» Task instructions
Write out the listing again, exactly as it appears below.

» Supplied records
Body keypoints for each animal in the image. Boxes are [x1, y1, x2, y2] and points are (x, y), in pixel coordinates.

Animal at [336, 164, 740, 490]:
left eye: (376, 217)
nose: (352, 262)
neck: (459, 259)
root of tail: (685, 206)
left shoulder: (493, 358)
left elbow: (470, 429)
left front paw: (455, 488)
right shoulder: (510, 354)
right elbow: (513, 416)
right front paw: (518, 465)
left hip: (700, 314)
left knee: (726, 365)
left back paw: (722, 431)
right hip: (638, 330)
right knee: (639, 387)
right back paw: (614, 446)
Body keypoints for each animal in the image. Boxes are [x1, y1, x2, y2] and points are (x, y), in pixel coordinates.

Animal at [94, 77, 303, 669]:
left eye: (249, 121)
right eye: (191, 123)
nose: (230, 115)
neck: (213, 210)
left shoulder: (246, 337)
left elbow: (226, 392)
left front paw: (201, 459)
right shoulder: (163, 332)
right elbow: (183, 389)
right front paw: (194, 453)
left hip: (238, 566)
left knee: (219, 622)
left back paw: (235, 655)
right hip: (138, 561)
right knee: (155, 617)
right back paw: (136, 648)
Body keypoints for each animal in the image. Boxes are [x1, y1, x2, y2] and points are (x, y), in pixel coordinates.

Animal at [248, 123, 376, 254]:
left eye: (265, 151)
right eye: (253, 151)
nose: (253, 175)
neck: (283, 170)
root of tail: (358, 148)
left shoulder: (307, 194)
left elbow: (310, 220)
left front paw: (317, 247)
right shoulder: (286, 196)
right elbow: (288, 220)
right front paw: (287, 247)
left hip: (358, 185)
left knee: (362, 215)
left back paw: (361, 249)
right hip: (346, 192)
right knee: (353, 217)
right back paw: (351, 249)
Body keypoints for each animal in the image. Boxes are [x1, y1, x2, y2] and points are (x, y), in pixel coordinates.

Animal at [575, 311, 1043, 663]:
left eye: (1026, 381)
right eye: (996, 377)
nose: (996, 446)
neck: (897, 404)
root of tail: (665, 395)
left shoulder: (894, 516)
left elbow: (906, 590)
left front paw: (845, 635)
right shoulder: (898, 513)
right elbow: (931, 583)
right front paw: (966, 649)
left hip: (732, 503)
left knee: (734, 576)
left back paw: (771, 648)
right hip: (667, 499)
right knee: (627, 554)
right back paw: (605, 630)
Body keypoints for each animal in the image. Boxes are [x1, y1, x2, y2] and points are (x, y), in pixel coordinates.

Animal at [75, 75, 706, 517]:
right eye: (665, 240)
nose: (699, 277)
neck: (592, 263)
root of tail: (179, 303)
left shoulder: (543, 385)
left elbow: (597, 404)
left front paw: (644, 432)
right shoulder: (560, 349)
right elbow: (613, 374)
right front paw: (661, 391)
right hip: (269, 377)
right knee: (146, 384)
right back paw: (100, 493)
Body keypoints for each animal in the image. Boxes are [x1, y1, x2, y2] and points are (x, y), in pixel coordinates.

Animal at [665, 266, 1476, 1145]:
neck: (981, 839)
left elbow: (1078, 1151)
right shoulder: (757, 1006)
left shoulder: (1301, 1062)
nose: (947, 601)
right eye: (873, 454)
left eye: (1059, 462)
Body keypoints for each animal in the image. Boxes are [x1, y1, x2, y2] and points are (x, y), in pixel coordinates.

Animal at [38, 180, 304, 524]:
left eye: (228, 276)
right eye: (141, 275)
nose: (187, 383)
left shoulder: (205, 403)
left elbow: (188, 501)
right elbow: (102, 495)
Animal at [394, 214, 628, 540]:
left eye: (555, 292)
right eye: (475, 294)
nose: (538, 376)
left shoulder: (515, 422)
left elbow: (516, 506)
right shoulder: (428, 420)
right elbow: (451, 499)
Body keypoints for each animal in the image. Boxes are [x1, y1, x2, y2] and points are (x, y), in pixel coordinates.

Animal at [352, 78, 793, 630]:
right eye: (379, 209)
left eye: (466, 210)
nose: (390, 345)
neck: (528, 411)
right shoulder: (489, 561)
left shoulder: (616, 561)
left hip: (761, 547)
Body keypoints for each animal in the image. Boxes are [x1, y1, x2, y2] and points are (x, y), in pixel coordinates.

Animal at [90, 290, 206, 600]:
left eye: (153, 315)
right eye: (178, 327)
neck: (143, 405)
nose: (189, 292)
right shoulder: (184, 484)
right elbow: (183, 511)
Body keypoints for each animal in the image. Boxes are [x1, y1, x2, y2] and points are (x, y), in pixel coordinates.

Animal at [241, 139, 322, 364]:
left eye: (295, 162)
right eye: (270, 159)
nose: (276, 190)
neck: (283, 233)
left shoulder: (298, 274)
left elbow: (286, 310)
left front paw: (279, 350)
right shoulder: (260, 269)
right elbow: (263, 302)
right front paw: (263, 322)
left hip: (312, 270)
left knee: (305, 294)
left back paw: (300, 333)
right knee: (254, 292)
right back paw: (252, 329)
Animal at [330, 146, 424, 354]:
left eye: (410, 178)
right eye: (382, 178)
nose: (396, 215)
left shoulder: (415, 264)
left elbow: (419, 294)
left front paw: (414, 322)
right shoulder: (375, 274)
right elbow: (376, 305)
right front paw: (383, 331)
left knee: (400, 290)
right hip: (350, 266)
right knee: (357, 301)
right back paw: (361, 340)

» Task answer
Body keypoints for each animal in the image. Boxes are [x1, y1, x2, y2] and points are (x, y), in pixel coordinates.

Animal at [336, 164, 740, 490]:
left eye: (376, 217)
nose: (352, 262)
neck: (459, 259)
root of tail: (685, 206)
left shoulder: (493, 358)
left elbow: (470, 429)
left front paw: (455, 488)
right shoulder: (510, 354)
right elbow: (513, 416)
right front paw: (518, 465)
left hip: (700, 314)
left knee: (726, 365)
left back paw: (722, 431)
right hip: (638, 330)
right knee: (639, 387)
right back paw: (614, 446)
Body keypoints for each animal in the image. Boxes are [x1, y1, x2, y2] and points are (x, y), in pixel coordinates.

Animal at [94, 77, 303, 669]:
left eye: (249, 121)
right eye: (191, 123)
nose: (230, 115)
neck: (213, 210)
left shoulder: (246, 337)
left elbow: (226, 392)
left front paw: (201, 459)
right shoulder: (163, 332)
right elbow: (183, 389)
right front paw: (194, 453)
left hip: (238, 566)
left knee: (219, 622)
left back paw: (235, 655)
right hip: (138, 561)
right knee: (155, 617)
right back paw: (136, 648)
Body keypoints for each animal in the image. Boxes are [x1, y1, x2, y2] and points are (x, y), in pixel coordinates.

Animal at [248, 123, 376, 254]:
left eye: (265, 151)
right eye: (253, 151)
nose: (253, 175)
neck: (283, 170)
root of tail: (358, 148)
left shoulder: (307, 194)
left elbow: (310, 220)
left front paw: (317, 247)
right shoulder: (286, 196)
right elbow: (288, 220)
right front paw: (287, 247)
left hip: (358, 185)
left knee: (362, 215)
left back paw: (361, 249)
right hip: (346, 192)
right knee: (353, 217)
right back paw: (351, 249)
Body keypoints for each animal in the image. Boxes are [x1, y1, x2, y2] and points are (x, y), in pixel coordinates.

Animal at [575, 311, 1043, 663]:
left eye: (1026, 381)
right eye: (996, 377)
nose: (996, 446)
neck: (897, 404)
root of tail: (665, 395)
left shoulder: (894, 516)
left elbow: (906, 590)
left front paw: (845, 635)
right shoulder: (898, 513)
right elbow: (931, 583)
right front paw: (966, 649)
left hip: (732, 503)
left knee: (734, 576)
left back paw: (771, 648)
right hip: (667, 499)
right knee: (627, 554)
right back paw: (605, 630)
Body keypoints for each animal in the image. Boxes are [x1, y1, x2, y2] and points are (x, y), in pixel coordinates.

Animal at [75, 75, 706, 517]:
right eye: (665, 240)
nose: (699, 277)
neck: (592, 263)
root of tail: (179, 303)
left shoulder: (543, 385)
left elbow: (597, 404)
left front paw: (644, 432)
right shoulder: (560, 349)
right elbow: (613, 374)
right front paw: (661, 391)
right hip: (269, 377)
right knee: (146, 384)
right back paw: (100, 493)
Body keypoints for each animal in the image. Boxes are [x1, y1, x2, y2] and points are (x, y), in pixel coordinates.

Animal at [665, 266, 1476, 1145]:
neck: (981, 839)
left elbow: (1078, 1151)
right shoulder: (757, 1006)
left shoulder: (1301, 1062)
nose: (947, 601)
right eye: (873, 454)
left eye: (1059, 462)
Body keypoints for each animal in the image. Boxes are [x1, y1, x2, y2] and points are (x, y), in pixel coordinates.

Animal at [38, 180, 304, 524]:
left eye: (228, 276)
right eye: (141, 275)
nose: (187, 383)
left shoulder: (205, 403)
left elbow: (188, 501)
right elbow: (102, 495)
Animal at [394, 214, 628, 540]:
left eye: (555, 292)
right eye: (475, 294)
nose: (538, 376)
left shoulder: (515, 422)
left elbow: (516, 506)
right shoulder: (428, 420)
right elbow: (451, 499)
Body keypoints for each animal in the image. Boxes are [x1, y1, x2, y2] and points are (x, y), in pixel coordinates.

Animal at [352, 78, 793, 630]:
right eye: (379, 209)
left eye: (466, 210)
nose: (390, 345)
neck: (528, 411)
right shoulder: (489, 561)
left shoulder: (616, 561)
left hip: (761, 547)
Body keypoints for each animal in the image. Boxes are [x1, y1, x2, y2] and points are (x, y), in pixel coordinates.

Animal at [90, 290, 206, 600]:
left eye: (153, 315)
right eye: (178, 327)
neck: (143, 405)
nose: (189, 292)
right shoulder: (184, 484)
right elbow: (183, 511)
Body keypoints for each animal in the image. Boxes are [x1, y1, x2, y2] and points are (x, y), in pixel coordinates.

Animal at [241, 139, 322, 364]:
left eye: (295, 162)
right eye: (270, 159)
nose: (276, 190)
neck: (283, 233)
left shoulder: (298, 274)
left elbow: (286, 310)
left front paw: (279, 350)
right shoulder: (260, 269)
right elbow: (263, 302)
right front paw: (263, 322)
left hip: (312, 270)
left knee: (305, 294)
left back paw: (300, 333)
right knee: (254, 292)
right back paw: (252, 329)
Animal at [330, 146, 424, 354]:
left eye: (410, 178)
right eye: (382, 178)
nose: (396, 215)
left shoulder: (415, 264)
left elbow: (419, 294)
left front paw: (414, 322)
right shoulder: (375, 274)
right elbow: (376, 305)
right front paw: (383, 331)
left knee: (400, 290)
right hip: (350, 266)
right knee: (357, 301)
right back paw: (361, 340)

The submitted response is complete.